For this exercise, the lines from the one with "а наш экскурсовод в колпаке" through the final line of the data below are to be transcribed exactly, and pictures are to be skipped.

## [Stored data entries]
——————
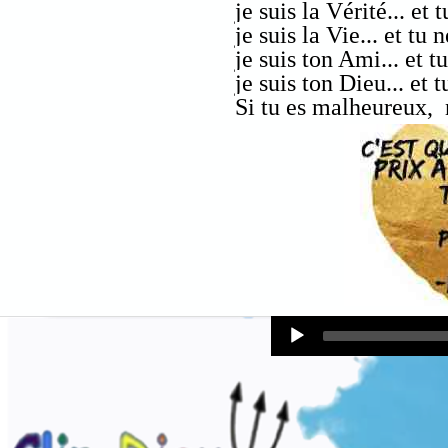
je suis la Vérité... et
je suis la Vie... et tu
je suis ton Ami... et 
je suis ton Dieu... et 
Si tu es malheureux, 
Audio
Player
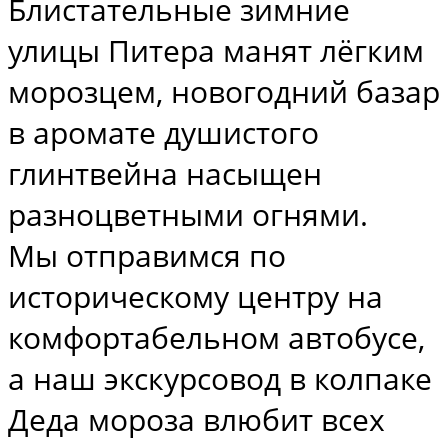
Блистательные зимние
улицы Питера манят лёгким
морозцем, новогодний базар
в аромате душистого
глинтвейна насыщен
разноцветными огнями.
Мы отправимся по
историческому центру на
комфортабельном автобусе,
а наш экскурсовод в колпаке
Деда мороза влюбит всех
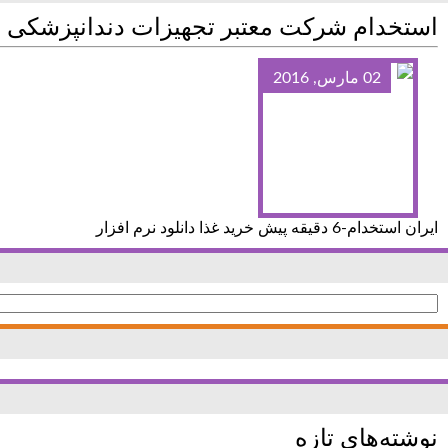
استخدام شرکت معتبر تجهیزات دندانپزشکی د
02 مارس, 2016
ایران استخدام-6 دقیقه پیش خرید غذا دانلود نرم افزار
جستجو
برای:
نوشته‌های تازه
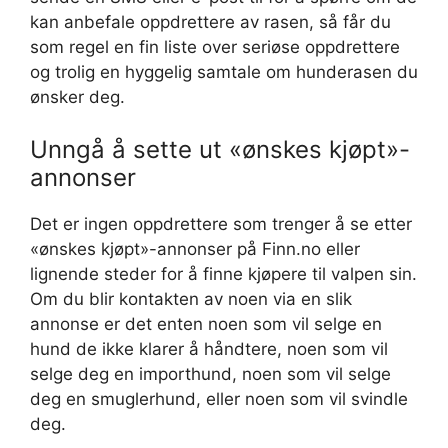
kan anbefale oppdrettere av rasen, så får du
som regel en fin liste over seriøse oppdrettere
og trolig en hyggelig samtale om hunderasen du
ønsker deg.
Unngå å sette ut «ønskes kjøpt»-
annonser
Det er ingen oppdrettere som trenger å se etter
«ønskes kjøpt»-annonser på Finn.no eller
lignende steder for å finne kjøpere til valpen sin.
Om du blir kontakten av noen via en slik
annonse er det enten noen som vil selge en
hund de ikke klarer å håndtere, noen som vil
selge deg en importhund, noen som vil selge
deg en smuglerhund, eller noen som vil svindle
deg.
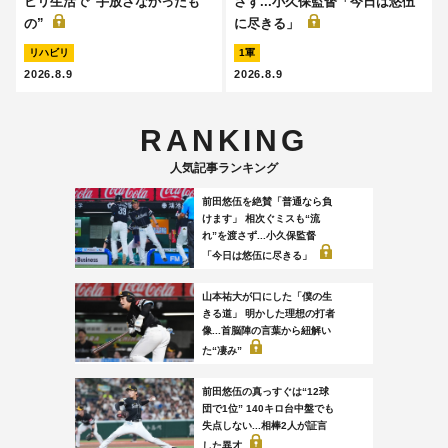
ビリ生活で“手放さなかったも
さず...小久保監督「今日は悠伍
の”
に尽きる」
リハビリ
1軍
2026.8.9
2026.8.9
RANKING
人気記事ランキング
前田悠伍を絶賛「普通なら負
けます」 相次ぐミスも“流
れ”を渡さず...小久保監督
「今日は悠伍に尽きる」
山本祐大が口にした「僕の生
きる道」 明かした理想の打者
像...首脳陣の言葉から紐解い
た“凄み”
前田悠伍の真っすぐは“12球
団で1位” 140キロ台中盤でも
失点しない...相棒2人が証言
した異才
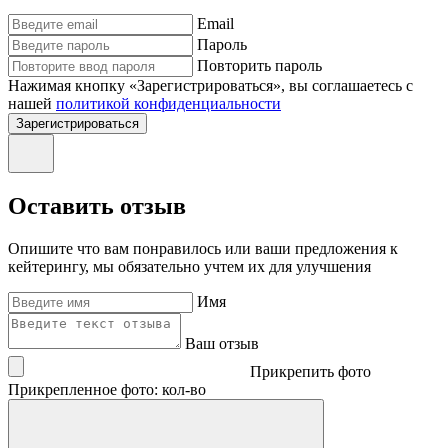
Email
Пароль
Повторить пароль
Нажимая кнопку «Зарегистрироваться», вы соглашаетесь с
нашей
политикой конфиденциальности
Зарегистрироваться
Оставить отзыв
Опишите что вам понравилось или ваши предложения к
кейтерингу, мы обязательно учтем их для улучшения
Имя
Ваш отзыв
Прикрепить фото
Прикрепленное фото: кол-во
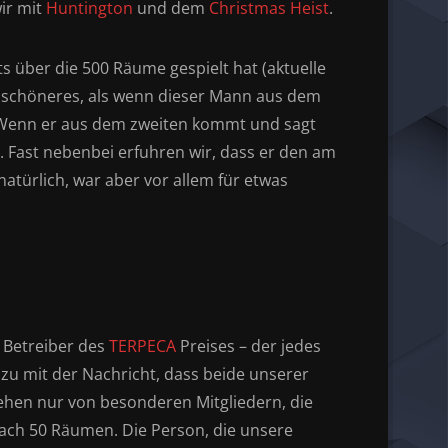
wir mit
Huntington
und dem
Christmas Heist
.
ts über die 500 Räume gespielt hat (aktuelle
s schöneres, als wenn dieser Mann aus dem
 Wenn er aus dem zweiten kommt und sagt
t. Fast nebenbei erfuhren wir, dass er den am
türlich, war aber vor allem für etwas
 Betreiber des
TERPECA
Preises – der jedes
 zu mit der Nachricht, dass beide unserer
hen nur von besonderen Mitgliedern, die
ach 50 Räumen. Die Person, die unsere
——————
## [Task result]
а наш экскурсовод в колпаке
Деда мороза влюбит всех
استخدام شرکت معتبر تجهیزات دندانپزشکی د
02 مارس, 2016
ایران استخدام-6 دقیقه پیش خرید غذا دانلود نرم افزار
جستجو
برای:
نوشته‌های تازه
kan anbefale oppdrettere av rasen, så får du
som regel en fin liste over seriøse oppdrettere
og trolig en hyggelig samtale om hunderasen du
ønsker deg.
Unngå å sette ut «ønskes kjøpt»-
annonser
Det er ingen oppdrettere som trenger å se etter
«ønskes kjøpt»-annonser på Finn.no eller
lignende steder for å finne kjøpere til valpen sin.
Om du blir kontakten av noen via en slik
annonse er det enten noen som vil selge en
hund de ikke klarer å håndtere, noen som vil
selge deg en importhund, noen som vil selge
deg en smuglerhund, eller noen som vil svindle
deg.
ビリ生活で“手放さなかったも
さず...小久保監督「今日は悠伍
の”
に尽きる」
リハビリ
1軍
2026.8.9
2026.8.9
RANKING
人気記事ランキング
前田悠伍を絶賛「普通なら負
けます」 相次ぐミスも“流
れ”を渡さず...小久保監督
「今日は悠伍に尽きる」
山本祐大が口にした「僕の生
きる道」 明かした理想の打者
像...首脳陣の言葉から紐解い
た“凄み”
前田悠伍の真っすぐは“12球
団で1位” 140キロ台中盤でも
失点しない...相棒2人が証言
した異才
Email
Пароль
Повторить пароль
Нажимая кнопку «Зарегистрироваться», вы соглашаетесь с
нашей
политикой конфиденциальности
Зарегистрироваться
Оставить отзыв
Опишите что вам понравилось или ваши предложения к
кейтерингу, мы обязательно учтем их для улучшения
Имя
Ваш отзыв
Прикрепить фото
Прикрепленное фото: кол-во
wir mit
Huntington
und dem
Christmas Heist
.
ts über die 500 Räume gespielt hat (aktuelle
s schöneres, als wenn dieser Mann aus dem
 Wenn er aus dem zweiten kommt und sagt
t. Fast nebenbei erfuhren wir, dass er den am
türlich, war aber vor allem für etwas
 Betreiber des
TERPECA
Preises – der jedes
 zu mit der Nachricht, dass beide unserer
hen nur von besonderen Mitgliedern, die
ach 50 Räumen. Die Person, die unsere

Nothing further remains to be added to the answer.